What to do For Healthy Nutrition

That is the million dollar question. If more people had even a rudimentary understanding of how food is used by the body, our national health crisis would shrink dramatically. Two quotes come to mind:

“Those who think they have no time for healthy eating will sooner or later have to find time for illness”… Edward Stanley (1826-1893) from The Conduct of Life, and,

“The wise man should consider that health is the greatest of human blessings. Let food be your medicine”…Hippocrates

From the quotations, it is apparent that healthy eating bestows healthy living and improper diet yields sickness. One question that is often raised is which nutrient is the most important? The answer is obvious, it’s the one that’s missing.

Absorption Matters, in Fact, It’s Everything!

It’s not just what we chew up and swallow that matters, it’s what gets taken into our bodies and used, that is, absorbed.

The kicker is that certain nutrients must be present in order for other nutrients to be absorbed. To complicate things even further, some nutrients can block absorption of other nutrients.

Consider calcium. We reach our peak bone density in our early thirties. After that the body stops storing excess calcium and very few of us eat enough calcium rich foods to get the recommended daily allowance.

Thus, supplementation is highly encouraged. Vitamin D facilitates absorption of calcium, so without vitamin D the depleted calcium doesn’t get replaced and bones become weak.

On the other hand, iron blocks calcium absorption. It is also good to know that caffeine in soft drinks or coffee depletes calcium as well as sweating, as from exercise. Gets complicated, doesn’t it!

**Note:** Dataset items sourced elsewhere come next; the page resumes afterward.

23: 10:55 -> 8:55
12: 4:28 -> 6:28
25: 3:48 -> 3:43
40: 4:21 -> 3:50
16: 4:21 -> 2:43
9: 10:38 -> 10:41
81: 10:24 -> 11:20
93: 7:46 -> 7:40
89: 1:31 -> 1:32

Balance is the key for nutrition

Instead of trying to remember all the absorption rules, it’s so much easier just to eat a balanced diet of fruits and vegetables (fresh and raw where possible), fiber, whole grains, meat and fish, and yes, even a little fat at the beginning of the meal.

That would be the monosaturated type found in things like butter, peanut butter, apple butter, walnuts and cashews. A little fat before a meal keeps food in the stomach longer and keeps the hunger pangs at bay for a few hours. And don’t forget the supplements and adequate water.

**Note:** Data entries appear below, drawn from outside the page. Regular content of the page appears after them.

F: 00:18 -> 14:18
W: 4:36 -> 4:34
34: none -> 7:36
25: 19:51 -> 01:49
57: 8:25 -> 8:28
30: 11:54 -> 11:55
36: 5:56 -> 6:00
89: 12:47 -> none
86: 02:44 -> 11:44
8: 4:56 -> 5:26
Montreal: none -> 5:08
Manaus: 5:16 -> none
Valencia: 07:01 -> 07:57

Before any absorption can take place, nutrients must be broken down into smaller and smaller molecules. It all starts in the mouth.

Your mother was right about chewing your food. Digestion starts in the mouth where certain enzymes start breaking down fats and carbohydrates. Before shoveling it in and swallowing, slow down, chew, enjoy the taste and think “absorption”.

Most absorption takes place in the 26 feet or so of small intestine. Very little nutrient absorption takes place in the colon; its function is mainly to absorb water but whether it’s water or nutrients, it’s still absorption.